• EXERCISE DESCRIPTION
Using the records below, copy out exactly the line that contains "text [165, 1381, 179, 1406]" and every line that follows it, up to and including the last, and no others.

┌─ DATASET

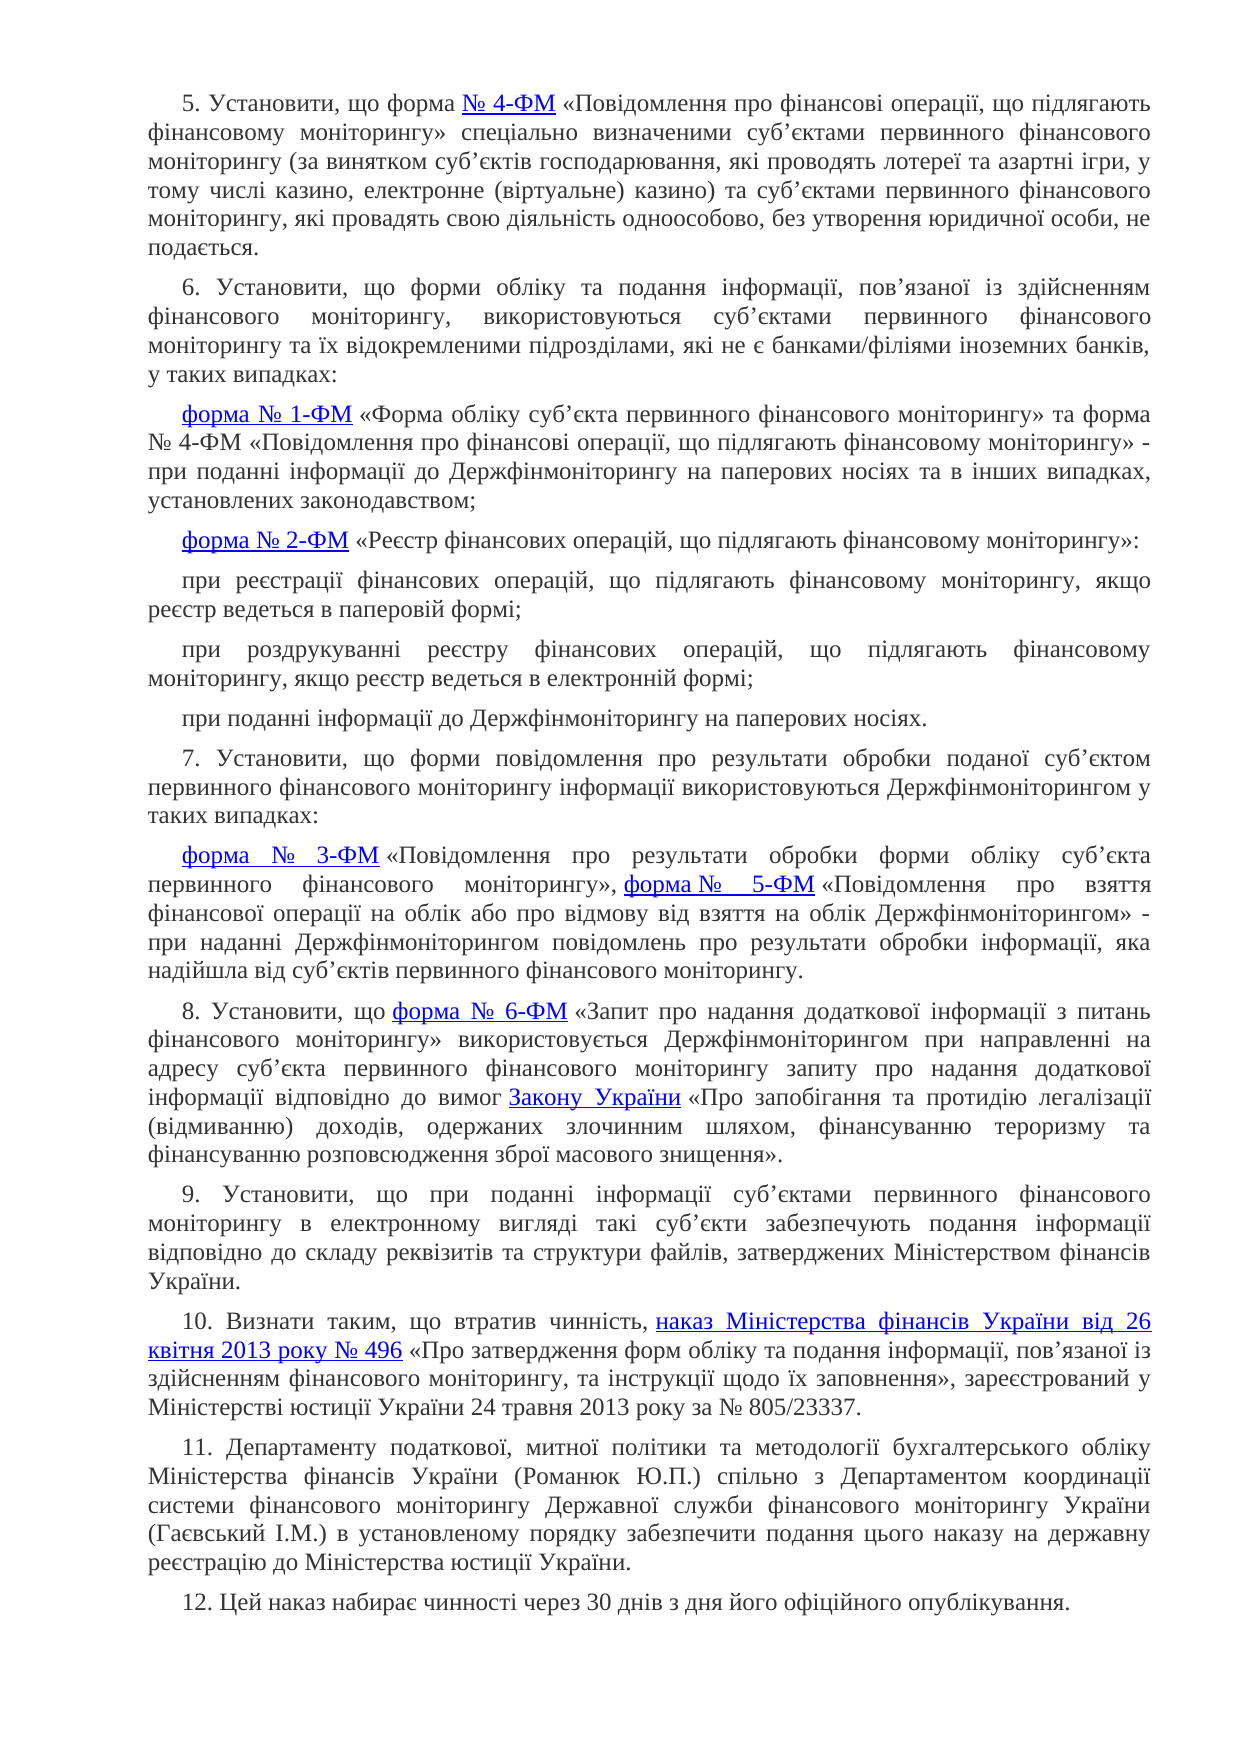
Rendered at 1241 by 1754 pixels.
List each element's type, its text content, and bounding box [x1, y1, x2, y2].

text 12. Цей наказ набирає чинності через 30 днів з дня його офіційного опублікування. [148, 1587, 1152, 1616]
text форма № 1-ФМ «Форма обліку суб’єкта первинного фінансового моніторингу» та форма № 4-ФМ «Повідомлення про фінансові операції, що підлягають фінансовому моніторингу» - при поданні інформації до Держфінмоніторингу на паперових носіях та в інших випадках, установлених законодавством; [148, 399, 1152, 514]
text при поданні інформації до Держфінмоніторингу на паперових носіях. [148, 703, 1152, 732]
text 9. Установити, що при поданні інформації суб’єктами первинного фінансового моніторингу в електронному вигляді такі суб’єкти забезпечують подання інформації відповідно до складу реквізитів та структури файлів, затверджених Міністерством фінансів України. [148, 1179, 1152, 1294]
text форма № 3-ФМ «Повідомлення про результати обробки форми обліку суб’єкта первинного фінансового моніторингу», форма № 5-ФМ «Повідомлення про взяття фінансової операції на облік або про відмову від взяття на облік Держфінмоніторингом» - при наданні Держфінмоніторингом повідомлень про результати обробки інформації, яка надійшла від суб’єктів первинного фінансового моніторингу. [148, 841, 1152, 984]
text 8. Установити, що форма № 6-ФМ «Запит про надання додаткової інформації з питань фінансового моніторингу» використовується Держфінмоніторингом при направленні на адресу суб’єкта первинного фінансового моніторингу запиту про надання додаткової інформації відповідно до вимог Закону України «Про запобігання та протидію легалізації (відмиванню) доходів, одержаних злочинним шляхом, фінансуванню тероризму та фінансуванню розповсюдження зброї масового знищення». [148, 996, 1152, 1168]
text 5. Установити, що форма № 4-ФМ «Повідомлення про фінансові операції, що підлягають фінансовому моніторингу» спеціально визначеними суб’єктами первинного фінансового моніторингу (за винятком суб’єктів господарювання, які проводять лотереї та азартні ігри, у тому числі казино, електронне (віртуальне) казино) та суб’єктами первинного фінансового моніторингу, які провадять свою діяльність одноособово, без утворення юридичної особи, не подається. [148, 88, 1152, 261]
text 7. Установити, що форми повідомлення про результати обробки поданої суб’єктом первинного фінансового моніторингу інформації використовуються Держфінмоніторингом у таких випадках: [148, 743, 1152, 829]
text при роздрукуванні реєстру фінансових операцій, що підлягають фінансовому моніторингу, якщо реєстр ведеться в електронній формі; [148, 634, 1152, 692]
text 6. Установити, що форми обліку та подання інформації, пов’язаної із здійсненням фінансового моніторингу, використовуються суб’єктами первинного фінансового моніторингу та їх відокремленими підрозділами, які не є банками/філіями іноземних банків, у таких випадках: [148, 272, 1152, 387]
text форма № 2-ФМ «Реєстр фінансових операцій, що підлягають фінансовому моніторингу»: [148, 525, 1152, 554]
text при реєстрації фінансових операцій, що підлягають фінансовому моніторингу, якщо реєстр ведеться в паперовій формі; [148, 565, 1152, 623]
text 10. Визнати таким, що втратив чинність, наказ Міністерства фінансів України від 26 квітня 2013 року № 496 «Про затвердження форм обліку та подання інформації, пов’язаної із здійсненням фінансового моніторингу, та інструкції щодо їх заповнення», зареєстрований у Міністерстві юстиції України 24 травня 2013 року за № 805/23337. [148, 1306, 1152, 1421]
text 11. Департаменту податкової, митної політики та методології бухгалтерського обліку Міністерства фінансів України (Романюк Ю.П.) спільно з Департаментом координації системи фінансового моніторингу Державної служби фінансового моніторингу України (Гаєвський І.М.) в установленому порядку забезпечити подання цього наказу на державну реєстрацію до Міністерства юстиції України. [148, 1432, 1152, 1576]
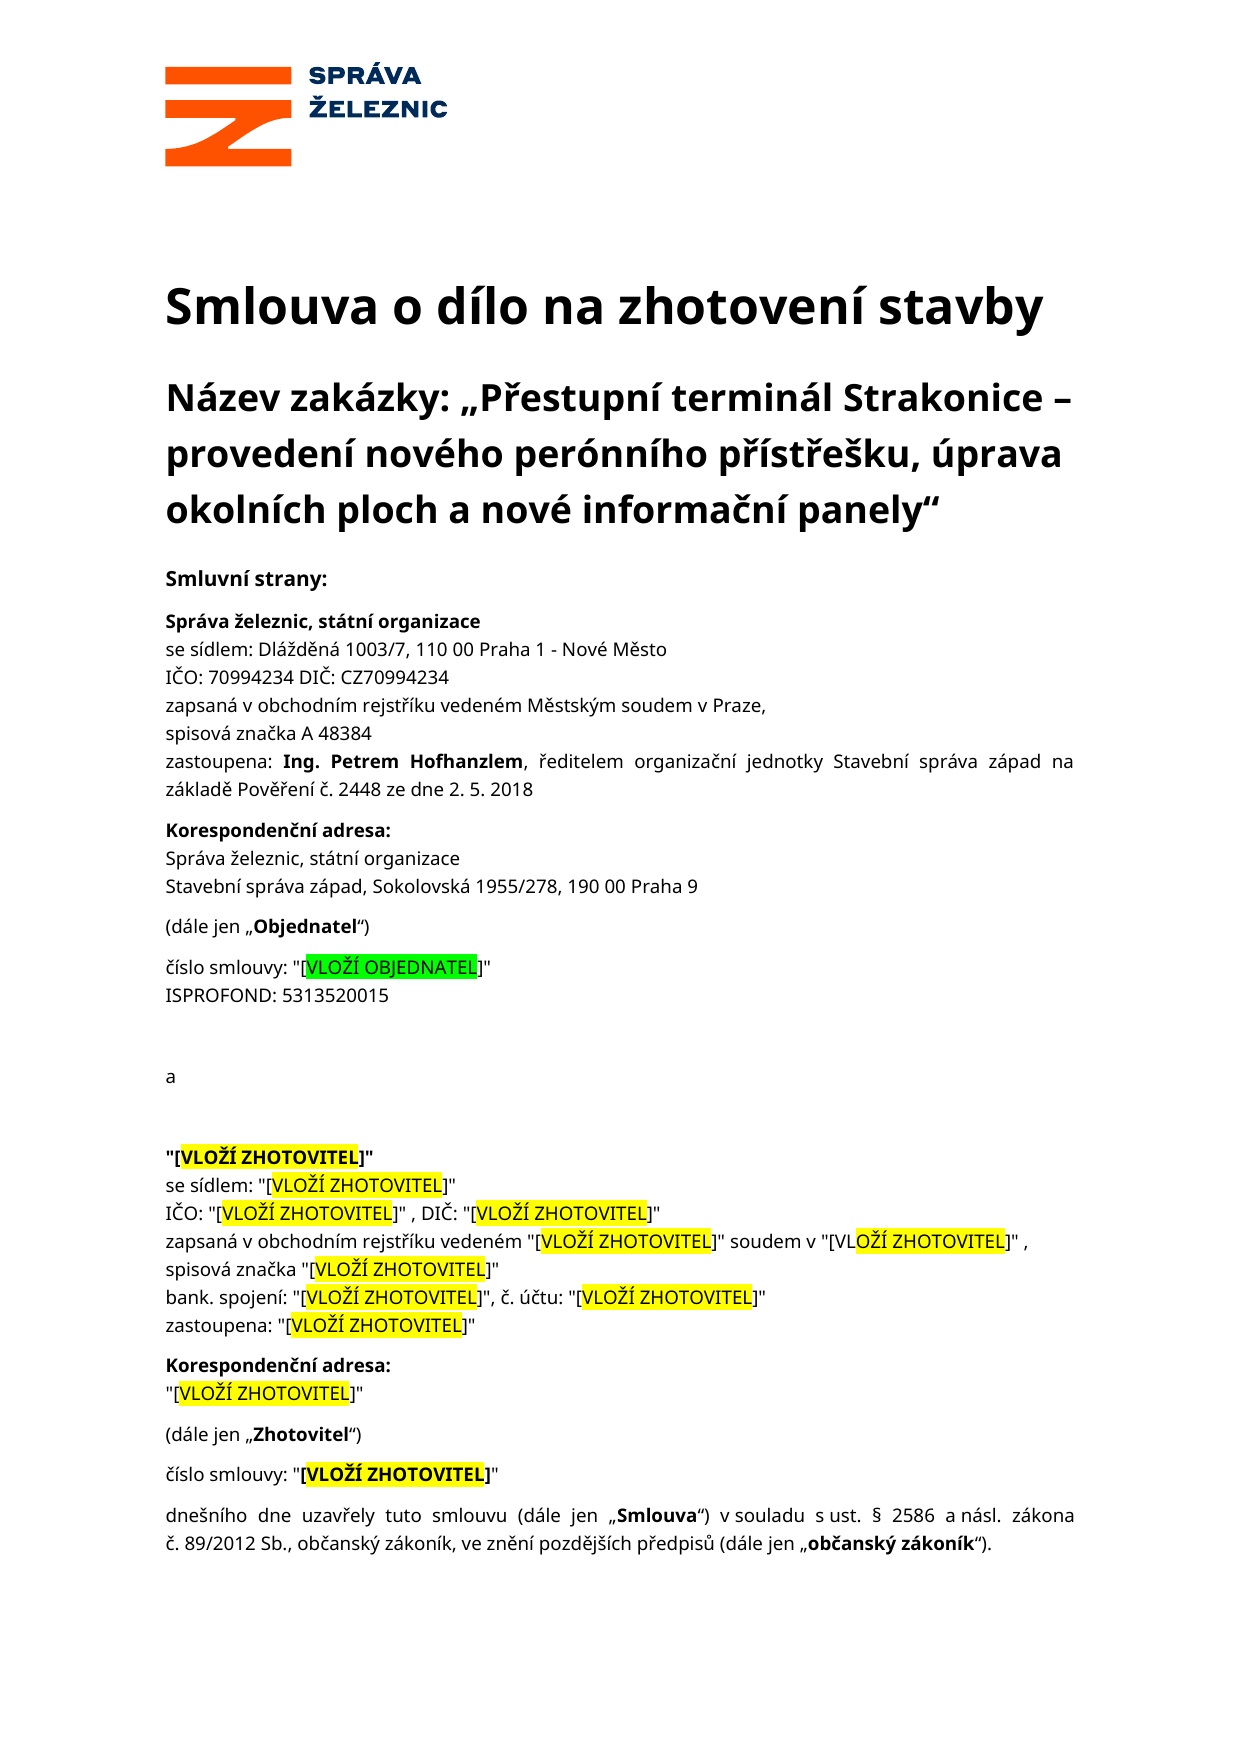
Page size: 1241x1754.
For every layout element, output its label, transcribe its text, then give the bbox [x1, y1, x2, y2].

text se sídlem: Dlážděná 1003/7, 110 00 Praha 1 - Nové Město [165, 636, 1075, 662]
text zastoupena: Ing. Petrem Hofhanzlem, ředitelem organizační jednotky Stavební správa západ na základě Pověření č. 2448 ze dne 2. 5. 2018 [165, 748, 1075, 802]
text Smluvní strany: [165, 564, 1075, 593]
text se sídlem: "[VLOŽÍ ZHOTOVITEL]" [442, 1172, 1075, 1198]
text "[VLOŽÍ ZHOTOVITEL]" [165, 1144, 181, 1169]
text číslo smlouvy: "[VLOŽÍ OBJEDNATEL]" [165, 954, 306, 979]
text IČO: "[VLOŽÍ ZHOTOVITEL]" , DIČ: "[VLOŽÍ ZHOTOVITEL]" [165, 1200, 222, 1226]
text číslo smlouvy: "[VLOŽÍ ZHOTOVITEL]" [484, 1462, 1075, 1487]
text zastoupena: "[VLOŽÍ ZHOTOVITEL]" [165, 1312, 291, 1338]
text zapsaná v obchodním rejstříku vedeném "[VLOŽÍ ZHOTOVITEL]" soudem v "[VLOŽÍ ZHOTOVITEL]" , [1005, 1228, 1075, 1254]
text Název zakázky: „Přestupní terminál Strakonice – provedení nového perónního přístřešku, úprava okolních ploch a nové informační panely“ [165, 371, 1075, 534]
text číslo smlouvy: "[VLOŽÍ ZHOTOVITEL]" [165, 1462, 306, 1487]
text se sídlem: "[VLOŽÍ ZHOTOVITEL]" [165, 1172, 272, 1198]
text dnešního dne uzavřely tuto smlouvu (dále jen „Smlouva“) v souladu s ust. § 2586 a násl. zákona č. 89/2012 Sb., občanský zákoník, ve znění pozdějších předpisů (dále jen „občanský zákoník“). [165, 1502, 1075, 1556]
text ISPROFOND: 5313520015 [165, 982, 1075, 1007]
text zapsaná v obchodním rejstříku vedeném Městským soudem v Praze, [165, 692, 1075, 718]
text zapsaná v obchodním rejstříku vedeném "[VLOŽÍ ZHOTOVITEL]" soudem v "[VLOŽÍ ZHOTOVITEL]" , [165, 1228, 541, 1254]
text IČO: "[VLOŽÍ ZHOTOVITEL]" , DIČ: "[VLOŽÍ ZHOTOVITEL]" [392, 1200, 476, 1226]
text Korespondenční adresa: [165, 817, 1075, 842]
text Správa železnic, státní organizace [165, 608, 1075, 634]
text Stavební správa západ, Sokolovská 1955/278, 190 00 Praha 9 [165, 873, 1075, 898]
text bank. spojení: "[VLOŽÍ ZHOTOVITEL]", č. účtu: "[VLOŽÍ ZHOTOVITEL]" [165, 1284, 306, 1310]
text "[VLOŽÍ ZHOTOVITEL]" [358, 1144, 1075, 1169]
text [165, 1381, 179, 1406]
text spisová značka "[VLOŽÍ ZHOTOVITEL]" [165, 1256, 315, 1282]
text IČO: 70994234 DIČ: CZ70994234 [165, 664, 1075, 690]
text (dále jen „Zhotovitel“) [165, 1421, 1075, 1447]
text bank. spojení: "[VLOŽÍ ZHOTOVITEL]", č. účtu: "[VLOŽÍ ZHOTOVITEL]" [752, 1284, 1075, 1310]
text IČO: "[VLOŽÍ ZHOTOVITEL]" , DIČ: "[VLOŽÍ ZHOTOVITEL]" [647, 1200, 1075, 1226]
text "[VLOŽÍ ZHOTOVITEL]" [349, 1381, 1075, 1406]
text Správa železnic, státní organizace [165, 845, 1075, 870]
text bank. spojení: "[VLOŽÍ ZHOTOVITEL]", č. účtu: "[VLOŽÍ ZHOTOVITEL]" [477, 1284, 582, 1310]
text číslo smlouvy: "[VLOŽÍ OBJEDNATEL]" [477, 954, 1075, 979]
text spisová značka "[VLOŽÍ ZHOTOVITEL]" [485, 1256, 1075, 1282]
text Smlouva o dílo na zhotovení stavby [165, 271, 1075, 339]
text spisová značka A 48384 [165, 720, 1075, 746]
text zapsaná v obchodním rejstříku vedeném "[VLOŽÍ ZHOTOVITEL]" soudem v "[VLOŽÍ ZHOTOVITEL]" , [711, 1228, 856, 1254]
text zastoupena: "[VLOŽÍ ZHOTOVITEL]" [462, 1312, 1075, 1338]
text (dále jen „Objednatel“) [165, 913, 1075, 939]
text a [165, 1063, 1075, 1088]
text Korespondenční adresa: [165, 1353, 1075, 1378]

└─

• EXERCISE OUTPUT
text [165, 1381, 179, 1406]
text spisová značka "[VLOŽÍ ZHOTOVITEL]" [165, 1256, 315, 1282]
text IČO: 70994234 DIČ: CZ70994234 [165, 664, 1075, 690]
text (dále jen „Zhotovitel“) [165, 1421, 1075, 1447]
text bank. spojení: "[VLOŽÍ ZHOTOVITEL]", č. účtu: "[VLOŽÍ ZHOTOVITEL]" [752, 1284, 1075, 1310]
text IČO: "[VLOŽÍ ZHOTOVITEL]" , DIČ: "[VLOŽÍ ZHOTOVITEL]" [647, 1200, 1075, 1226]
text "[VLOŽÍ ZHOTOVITEL]" [349, 1381, 1075, 1406]
text Správa železnic, státní organizace [165, 845, 1075, 870]
text bank. spojení: "[VLOŽÍ ZHOTOVITEL]", č. účtu: "[VLOŽÍ ZHOTOVITEL]" [477, 1284, 582, 1310]
text číslo smlouvy: "[VLOŽÍ OBJEDNATEL]" [477, 954, 1075, 979]
text spisová značka "[VLOŽÍ ZHOTOVITEL]" [485, 1256, 1075, 1282]
text Smlouva o dílo na zhotovení stavby [165, 271, 1075, 339]
text spisová značka A 48384 [165, 720, 1075, 746]
text zapsaná v obchodním rejstříku vedeném "[VLOŽÍ ZHOTOVITEL]" soudem v "[VLOŽÍ ZHOTOVITEL]" , [711, 1228, 856, 1254]
text zastoupena: "[VLOŽÍ ZHOTOVITEL]" [462, 1312, 1075, 1338]
text (dále jen „Objednatel“) [165, 913, 1075, 939]
text a [165, 1063, 1075, 1088]
text Korespondenční adresa: [165, 1353, 1075, 1378]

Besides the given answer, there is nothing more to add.